• [INFORMATION]:

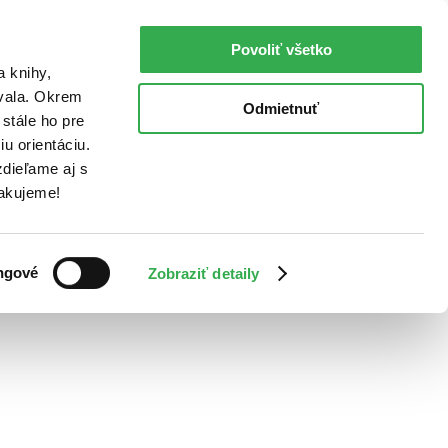
Povoliť všetko
a knihy,
ovala. Okrem
Odmietnuť
stále ho pre
u orientáciu.
dieľame aj s
Ďakujeme!
ngové
Zobraziť detaily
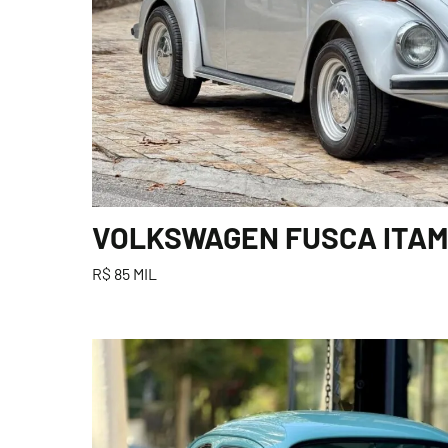
VOLKSWAGEN FUSCA ITAMA
R$ 85 MIL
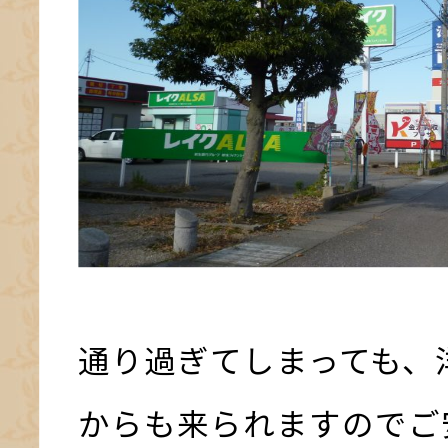
通り過ぎてしまっても、
からも来られますのでご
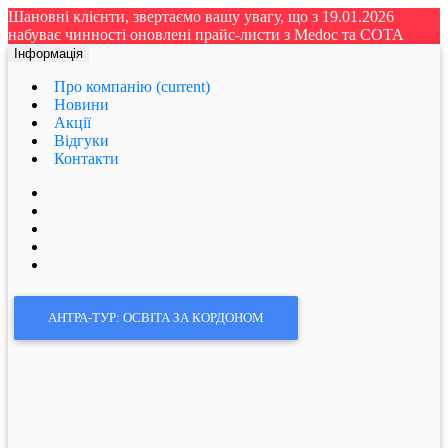
Шановні клієнти, звертаємо вашу увагу, що з 19.01.2026
набуває чинності оновлені прайс-листи з Medoc та СОТА
Інформація
Про компанію
(current)
Новини
Акції
Відгуки
Контакти
АНТРА-ТУР: ОСВІТА ЗА КОРДОНОМ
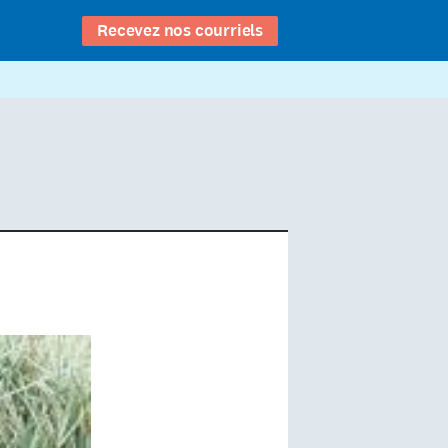
Recevez nos courriels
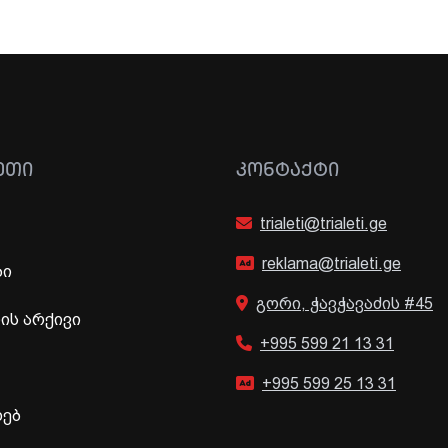
ᲔᲗᲘ
ᲙᲝᲜᲢᲐᲥᲢᲘ
trialeti@trialeti.ge
reklama@trialeti.ge
ბი
გორი, ჭავჭავაძის #45
ს არქივი
+995 599 21 13 31
+995 599 25 13 31
ხებ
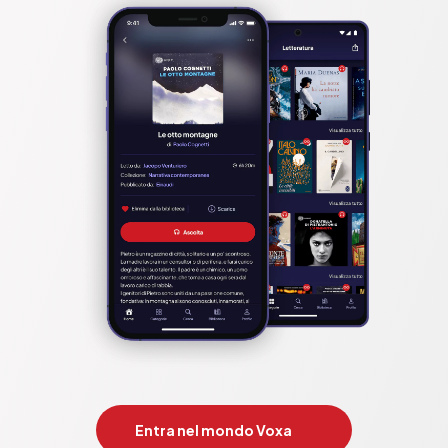
Entra nel mondo Voxa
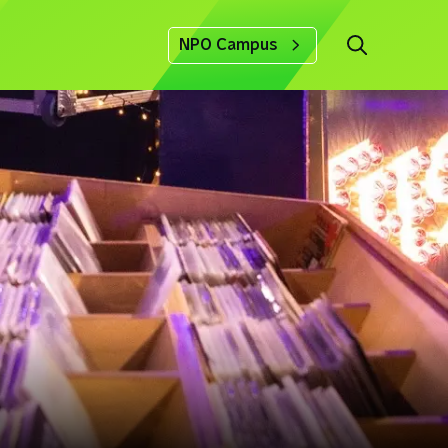
NPO Campus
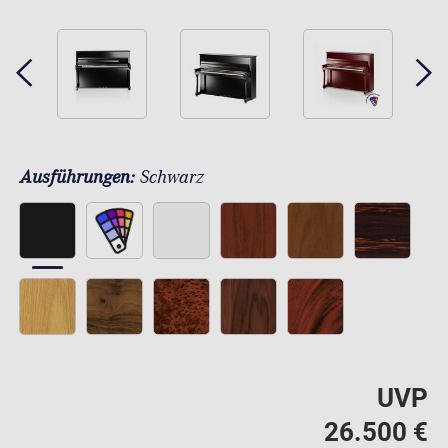
Ausführungen:
Schwarz
UVP
26.500 €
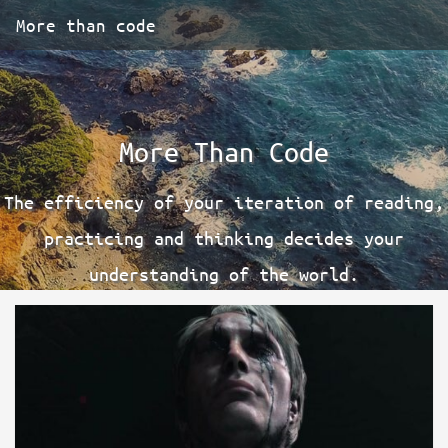
More than code
More Than Code
The efficiency of your iteration of reading,
practicing and thinking decides your
understanding of the world.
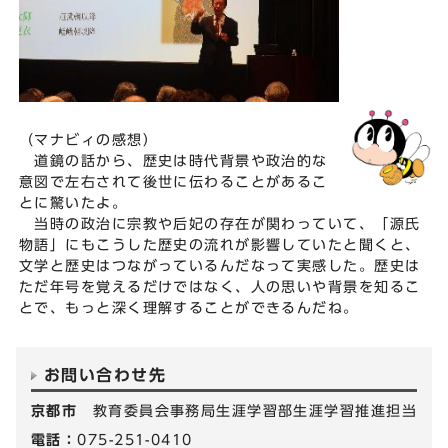
（マナビィの感想）
道鏡の話から、歴史は時代背景や政治的な
意図で左右されて後世に伝わることがあるこ
とに驚いたよ。
当時の政治に宗教や后妃の存在が関わっていて、「源氏
物語」にもこうした歴史の流れが影響していたと聞くと、
文学と歴史はつながっているんだなって実感した。歴史は
ただ年号を覚えるだけではなく、人の思いや背景を知るこ
とで、もっと深く理解することができるんだね。
お問い合わせ先
京都市
教育委員会事務局生涯学習部生涯学習推進担当
電話：
075-251-0410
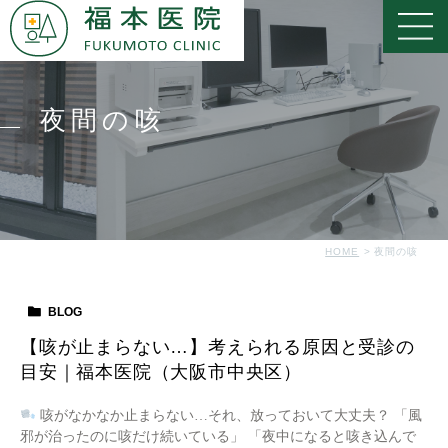
夜間の咳
HOME
夜間の咳
BLOG
【咳が止まらない…】考えられる原因と受診の
目安｜福本医院（大阪市中央区）
咳がなかなか止まらない…それ、放っておいて大丈夫？ 「風
邪が治ったのに咳だけ続いている」 「夜中になると咳き込んで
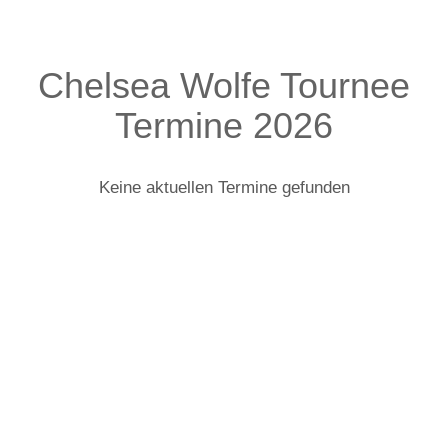
Chelsea Wolfe Tournee
Termine 2026
Keine aktuellen Termine gefunden
Chelsea Wolfe: Infos zur Tour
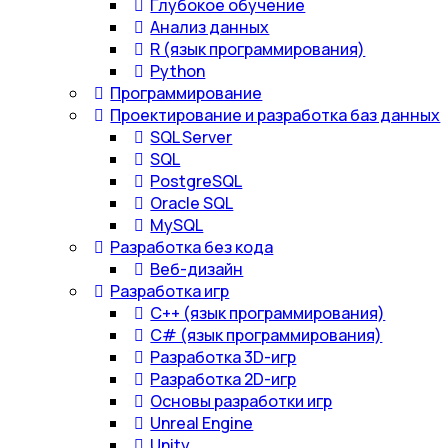
Глубокое обучение
Анализ данных
R (язык программирования)
Python
Программирование
Проектирование и разработка баз данных
SQL Server
SQL
PostgreSQL
Oracle SQL
MySQL
Разработка без кода
Веб-дизайн
Разработка игр
С++ (язык программирования)
С# (язык программирования)
Разработка 3D-игр
Разработка 2D-игр
Основы разработки игр
Unreal Engine
Unity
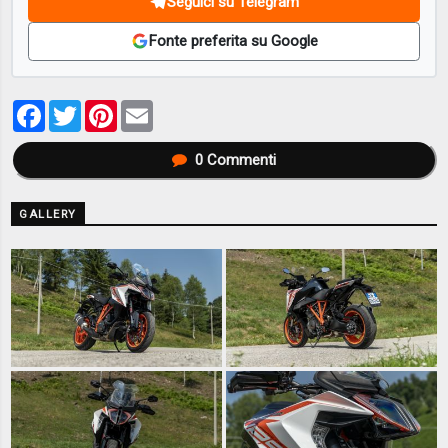
Seguici su Telegram
Fonte preferita su Google
Facebook
Twitter
Pinterest
Email
0
Commenti
GALLERY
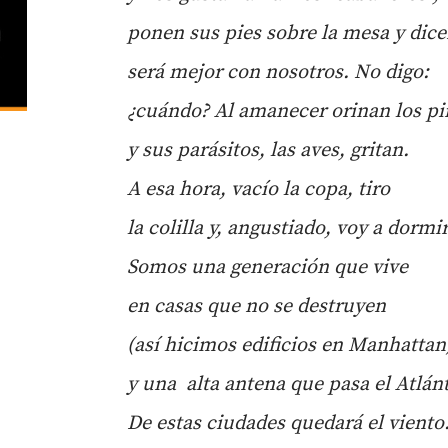
ponen sus pies sobre la mesa y dice
será
mejor con nosotros. No digo:
¿cu
á
ndo? Al amanecer orinan los p
y sus par
á
sitos, las aves, gritan.
A esa hora, vac
í
o la copa, tiro
la colilla y, angustiado, voy a dormir
Somos una generació
n
que vive
en casas que no se destruyen
(así
hicimos edificios
en Manhattan
y
una alta antena que pasa el Atl
á
n
De estas ciudades quedar
á
el viento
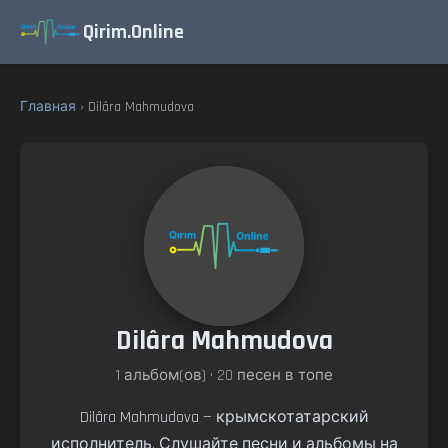
Qirim.Online
Главная
› Dilâra Mahmudova
Dilâra Mahmudova
1 альбом(ов) • 20 песен в топе
Dilâra Mahmudova — крымскотатарский
исполнитель. Слушайте песни и альбомы на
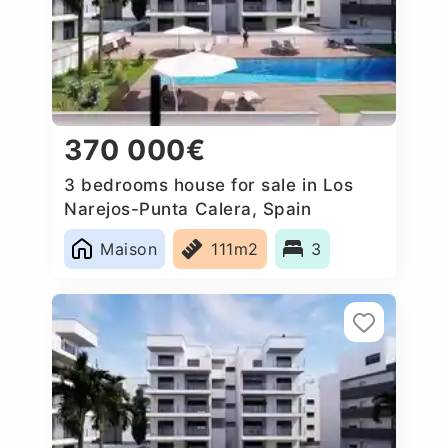
370 000€
3 bedrooms house for sale in Los
Narejos-Punta Calera, Spain
Maison
111m2
3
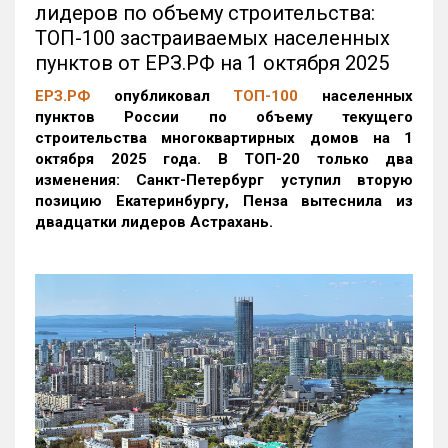
лидеров по объему строительства:
ТОП-100 застраиваемых населенных
пунктов от ЕРЗ.РФ на 1 октября 2025
ЕРЗ.РФ
опубликовал
ТОП-100
населенных
пунктов России по объему текущего
строительства многоквартирных домов на 1
октября 2025 года. В ТОП-20 только два
изменения: Санкт-Петербург уступил вторую
позицию Екатеринбургу, Пенза вытеснила из
двадцатки лидеров Астрахань.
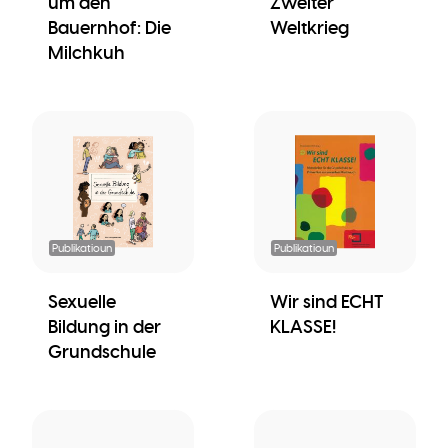
um den
Zweiter
Bauernhof: Die
Weltkrieg
Milchkuh
Publikatioun
Publikatioun
Sexuelle
Wir sind ECHT
Bildung in der
KLASSE!
Grundschule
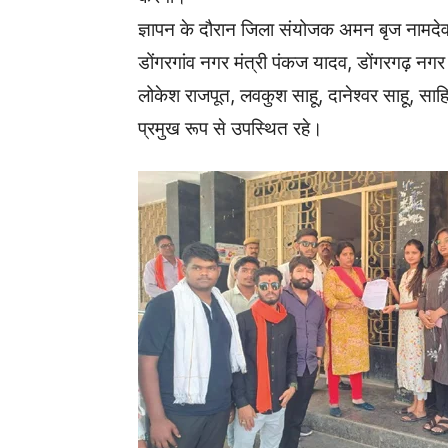
ज्ञापन के दौरान जिला संयोजक अमन बृज नामदेव
डोंगरगांव नगर मंत्री पंकज यादव, डोंगरगढ़ नगर मं
लोकेश राजपूत, लवकुश साहू, दानेश्वर साहू, साहिल
प्रमुख रूप से उपस्थित रहे।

• [ABOUT THIS TASK]: Everything in the entries above except the pictures should be given again exactly.

• [EXERCISE OUTPUT]:
Povoliť všetko
a knihy,
ovala. Okrem
Odmietnuť
stále ho pre
u orientáciu.
dieľame aj s
Ďakujeme!
ngové
Zobraziť detaily
VOLKSWAGEN FUSCA ITAMA
R$ 85 MIL
通り過ぎてしまっても、
からも来られますのでご
Шановні клієнти, звертаємо вашу увагу, що з 19.01.2026
набуває чинності оновлені прайс-листи з Medoc та СОТА
Інформація
Про компанію
(current)
Новини
Акції
Відгуки
Контакти
АНТРА-ТУР: ОСВІТА ЗА КОРДОНОМ
Recevez nos courriels
ᲔᲗᲘ
ᲙᲝᲜᲢᲐᲥᲢᲘ
trialeti@trialeti.ge
reklama@trialeti.ge
ბი
გორი, ჭავჭავაძის #45
ს არქივი
+995 599 21 13 31
+995 599 25 13 31
ხებ
Entra nel mondo Voxa
NPO Campus
Ausführungen:
Schwarz
UVP
26.500 €
More than code
More Than Code
The efficiency of your iteration of reading,
practicing and thinking decides your
understanding of the world.
（マナビィの感想）
道鏡の話から、歴史は時代背景や政治的な
意図で左右されて後世に伝わることがあるこ
とに驚いたよ。
当時の政治に宗教や后妃の存在が関わっていて、「源氏
物語」にもこうした歴史の流れが影響していたと聞くと、
文学と歴史はつながっているんだなって実感した。歴史は
ただ年号を覚えるだけではなく、人の思いや背景を知るこ
とで、もっと深く理解することができるんだね。
お問い合わせ先
京都市
教育委員会事務局生涯学習部生涯学習推進担当
電話：
075-251-0410
夜間の咳
HOME
夜間の咳
BLOG
【咳が止まらない…】考えられる原因と受診の
目安｜福本医院（大阪市中央区）
咳がなかなか止まらない…それ、放っておいて大丈夫？ 「風
邪が治ったのに咳だけ続いている」 「夜中になると咳き込んで
Chelsea Wolfe Tournee
Termine 2026
Keine aktuellen Termine gefunden
Chelsea Wolfe: Infos zur Tour
Глубокое обучение
Анализ данных
R (язык программирования)
Python
Программирование
Проектирование и разработка баз данных
SQL Server
SQL
PostgreSQL
Oracle SQL
MySQL
Разработка без кода
Веб-дизайн
Разработка игр
С++ (язык программирования)
С# (язык программирования)
Разработка 3D-игр
Разработка 2D-игр
Основы разработки игр
Unreal Engine
Unity
Seguici su Telegram
Fonte preferita su Google
Facebook
Twitter
Pinterest
Email
0
Commenti
GALLERY
ponen sus pies sobre la mesa y dice
será
mejor con nosotros. No digo:
¿cu
á
ndo? Al amanecer orinan los p
y sus par
á
sitos, las aves, gritan.
A esa hora, vac
í
o la copa, tiro
la colilla y, angustiado, voy a dormir
Somos una generació
n
que vive
en casas que no se destruyen
(así
hicimos edificios
en Manhattan
y
una alta antena que pasa el Atl
á
n
De estas ciudades quedar
á
el viento
Qirim.Online
Главная
› Dilâra Mahmudova
Dilâra Mahmudova
1 альбом(ов) • 20 песен в топе
Dilâra Mahmudova — крымскотатарский
исполнитель. Слушайте песни и альбомы на
370 000€
3 bedrooms house for sale in Los
Narejos-Punta Calera, Spain
Maison
111m2
3
лидеров по объему строительства:
ТОП-100 застраиваемых населенных
пунктов от ЕРЗ.РФ на 1 октября 2025
ЕРЗ.РФ
опубликовал
ТОП-100
населенных
пунктов России по объему текущего
строительства многоквартирных домов на 1
октября 2025 года. В ТОП-20 только два
изменения: Санкт-Петербург уступил вторую
позицию Екатеринбургу, Пенза вытеснила из
двадцатки лидеров Астрахань.
um den
Zweiter
Bauernhof: Die
Weltkrieg
Milchkuh
Publikatioun
Publikatioun
Sexuelle
Wir sind ECHT
Bildung in der
KLASSE!
Grundschule
ज्ञापन के दौरान जिला संयोजक अमन बृज नामदेव
डोंगरगांव नगर मंत्री पंकज यादव, डोंगरगढ़ नगर मं
लोकेश राजपूत, लवकुश साहू, दानेश्वर साहू, साहिल
प्रमुख रूप से उपस्थित रहे।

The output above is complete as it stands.